Exercise requirements: Repeat everything in the entries below word for word, from the start down to the line that contains "### Miscellaneous", including that line. Leave the pictures out of your answer.

····················

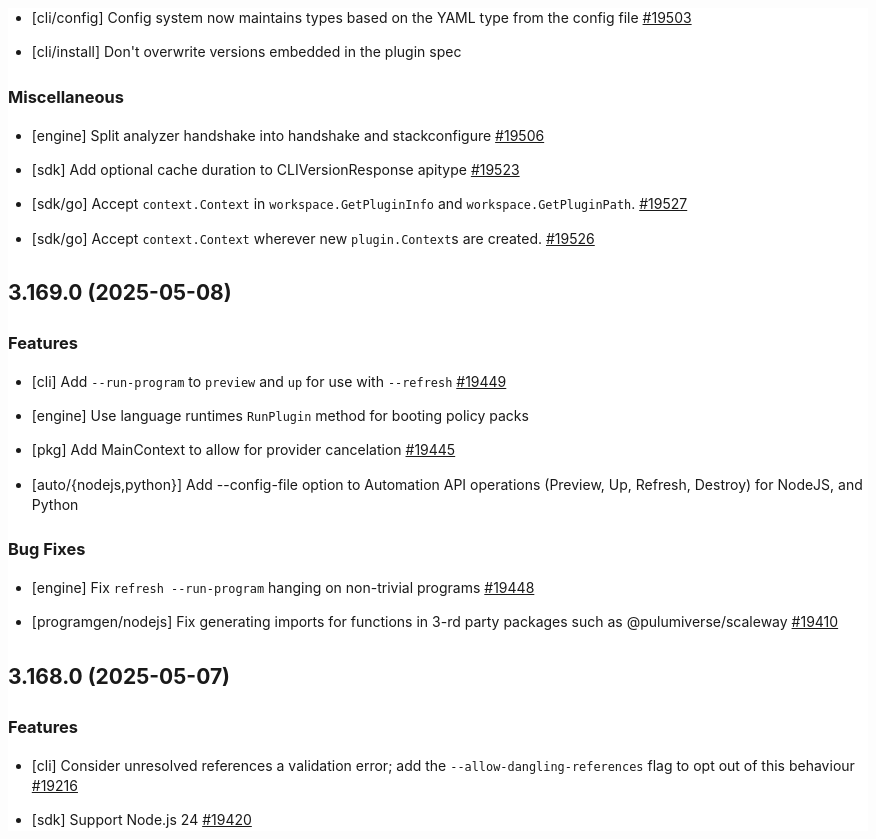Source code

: - [cli/config] Config system now maintains types based on the YAML type from the config file
  [#19503](https://github.com/pulumi/pulumi/pull/19503)

- [cli/install] Don't overwrite versions embedded in the plugin spec


### Miscellaneous

- [engine] Split analyzer handshake into handshake and stackconfigure
  [#19506](https://github.com/pulumi/pulumi/pull/19506)

- [sdk] Add optional cache duration to CLIVersionResponse apitype
  [#19523](https://github.com/pulumi/pulumi/pull/19523)

- [sdk/go] Accept `context.Context` in `workspace.GetPluginInfo` and `workspace.GetPluginPath`.
  [#19527](https://github.com/pulumi/pulumi/pull/19527)

- [sdk/go] Accept `context.Context` wherever new `plugin.Context`s are created.
  [#19526](https://github.com/pulumi/pulumi/pull/19526)

## 3.169.0 (2025-05-08)


### Features

- [cli] Add `--run-program` to `preview` and `up` for use with `--refresh`
  [#19449](https://github.com/pulumi/pulumi/pull/19449)

- [engine] Use language runtimes `RunPlugin` method for booting policy packs

- [pkg] Add MainContext to allow for provider cancelation
  [#19445](https://github.com/pulumi/pulumi/pull/19445)

- [auto/{nodejs,python}] Add --config-file option to Automation API operations (Preview, Up, Refresh, Destroy) for NodeJS, and Python


### Bug Fixes

- [engine] Fix `refresh --run-program` hanging on non-trivial programs
  [#19448](https://github.com/pulumi/pulumi/pull/19448)

- [programgen/nodejs] Fix generating imports for functions in 3-rd party packages such as @pulumiverse/scaleway
  [#19410](https://github.com/pulumi/pulumi/pull/19410)

## 3.168.0 (2025-05-07)


### Features

- [cli] Consider unresolved references a validation error; add the `--allow-dangling-references` flag to opt out of this behaviour
  [#19216](https://github.com/pulumi/pulumi/pull/19216)

- [sdk] Support Node.js 24
  [#19420](https://github.com/pulumi/pulumi/pull/19420)
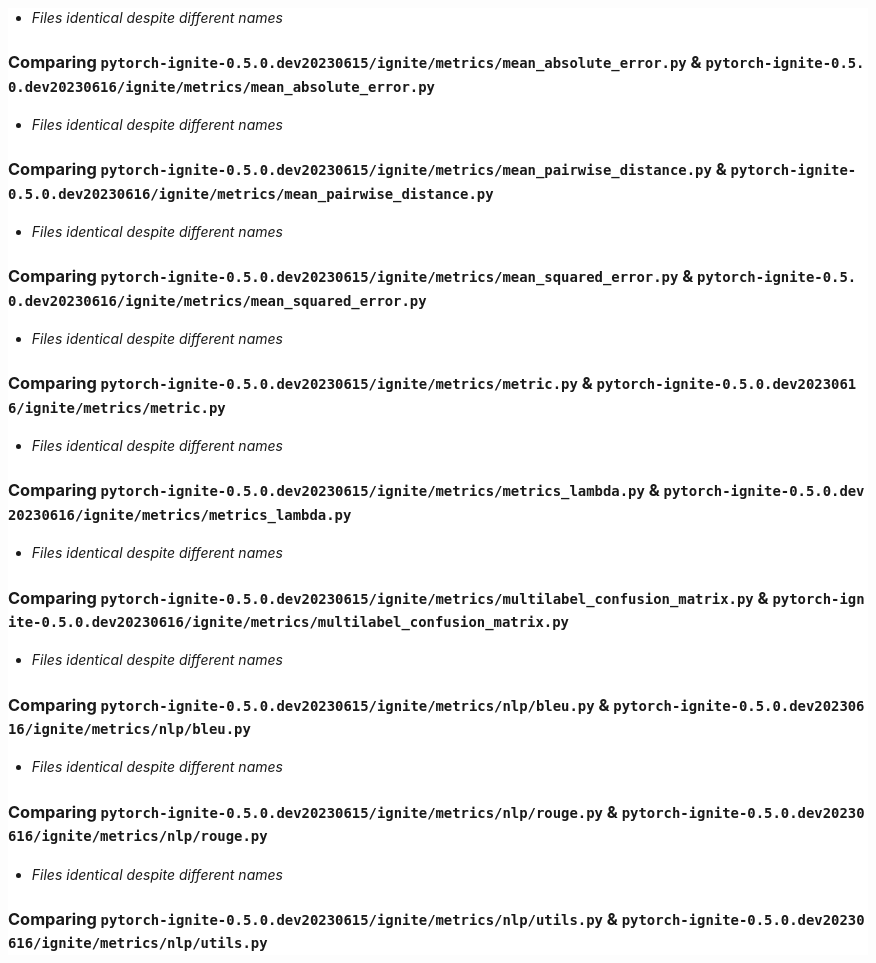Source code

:  * *Files identical despite different names*

### Comparing `pytorch-ignite-0.5.0.dev20230615/ignite/metrics/mean_absolute_error.py` & `pytorch-ignite-0.5.0.dev20230616/ignite/metrics/mean_absolute_error.py`

 * *Files identical despite different names*

### Comparing `pytorch-ignite-0.5.0.dev20230615/ignite/metrics/mean_pairwise_distance.py` & `pytorch-ignite-0.5.0.dev20230616/ignite/metrics/mean_pairwise_distance.py`

 * *Files identical despite different names*

### Comparing `pytorch-ignite-0.5.0.dev20230615/ignite/metrics/mean_squared_error.py` & `pytorch-ignite-0.5.0.dev20230616/ignite/metrics/mean_squared_error.py`

 * *Files identical despite different names*

### Comparing `pytorch-ignite-0.5.0.dev20230615/ignite/metrics/metric.py` & `pytorch-ignite-0.5.0.dev20230616/ignite/metrics/metric.py`

 * *Files identical despite different names*

### Comparing `pytorch-ignite-0.5.0.dev20230615/ignite/metrics/metrics_lambda.py` & `pytorch-ignite-0.5.0.dev20230616/ignite/metrics/metrics_lambda.py`

 * *Files identical despite different names*

### Comparing `pytorch-ignite-0.5.0.dev20230615/ignite/metrics/multilabel_confusion_matrix.py` & `pytorch-ignite-0.5.0.dev20230616/ignite/metrics/multilabel_confusion_matrix.py`

 * *Files identical despite different names*

### Comparing `pytorch-ignite-0.5.0.dev20230615/ignite/metrics/nlp/bleu.py` & `pytorch-ignite-0.5.0.dev20230616/ignite/metrics/nlp/bleu.py`

 * *Files identical despite different names*

### Comparing `pytorch-ignite-0.5.0.dev20230615/ignite/metrics/nlp/rouge.py` & `pytorch-ignite-0.5.0.dev20230616/ignite/metrics/nlp/rouge.py`

 * *Files identical despite different names*

### Comparing `pytorch-ignite-0.5.0.dev20230615/ignite/metrics/nlp/utils.py` & `pytorch-ignite-0.5.0.dev20230616/ignite/metrics/nlp/utils.py`
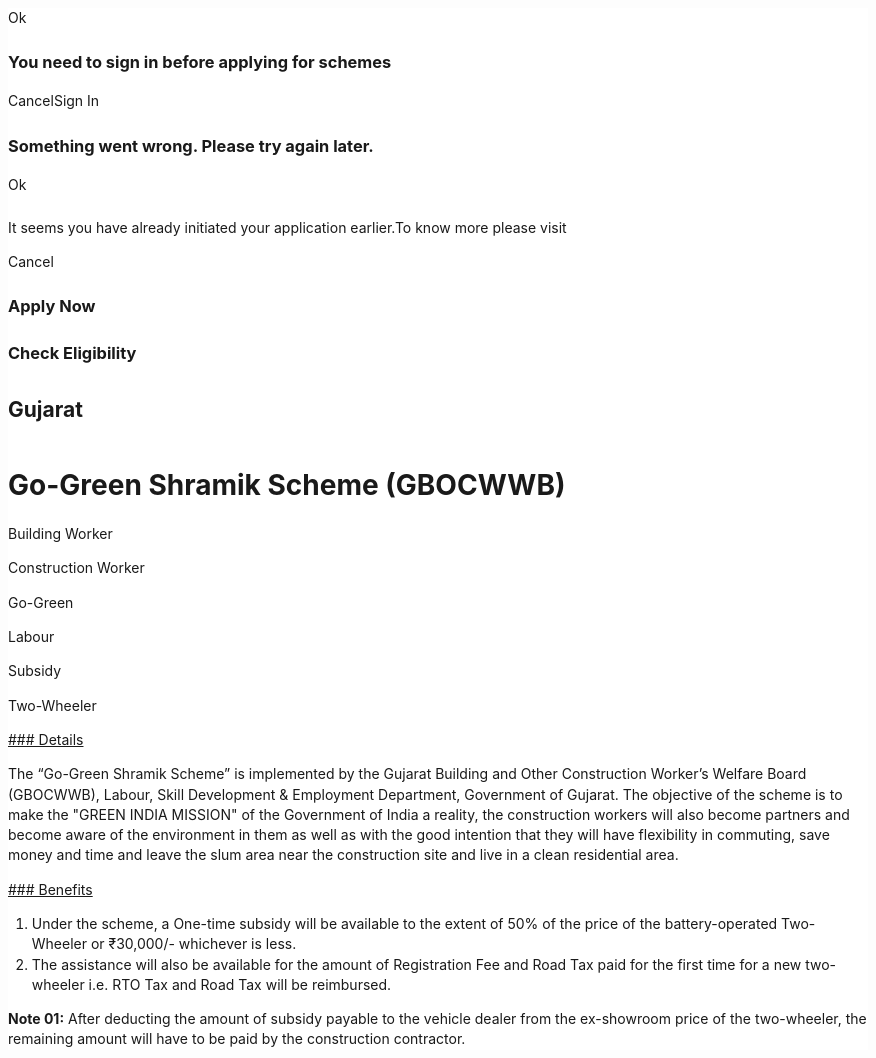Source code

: Ok

### 

### You need to sign in before applying for schemes

CancelSign In

### Something went wrong. Please try again later.

Ok

### 

It seems you have already initiated your application earlier.To know more please visit

Cancel

### Apply Now

### Check Eligibility

Gujarat
-------

Go-Green Shramik Scheme (GBOCWWB)
=================================

Building Worker

Construction Worker

Go-Green

Labour

Subsidy

Two-Wheeler

[### Details](https://www.myscheme.gov.in/schemes/ggssgbocwwb#details)

The “Go-Green Shramik Scheme” is implemented by the Gujarat Building and Other Construction Worker’s Welfare Board (GBOCWWB), Labour, Skill Development & Employment Department, Government of Gujarat. The objective of the scheme is to make the "GREEN INDIA MISSION" of the Government of India a reality, the construction workers will also become partners and become aware of the environment in them as well as with the good intention that they will have flexibility in commuting, save money and time and leave the slum area near the construction site and live in a clean residential area.

[### Benefits](https://www.myscheme.gov.in/schemes/ggssgbocwwb#benefits)

1.  Under the scheme, a One-time subsidy will be available to the extent of 50% of the price of the battery-operated Two-Wheeler or ₹30,000/- whichever is less.
2.  The assistance will also be available for the amount of Registration Fee and Road Tax paid for the first time for a new two-wheeler i.e. RTO Tax and Road Tax will be reimbursed.

**Note 01:** After deducting the amount of subsidy payable to the vehicle dealer from the ex-showroom price of the two-wheeler, the remaining amount will have to be paid by the construction contractor.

····················

Expected output:
Source code

: - [cli/config] Config system now maintains types based on the YAML type from the config file
  [#19503](https://github.com/pulumi/pulumi/pull/19503)

- [cli/install] Don't overwrite versions embedded in the plugin spec


### Miscellaneous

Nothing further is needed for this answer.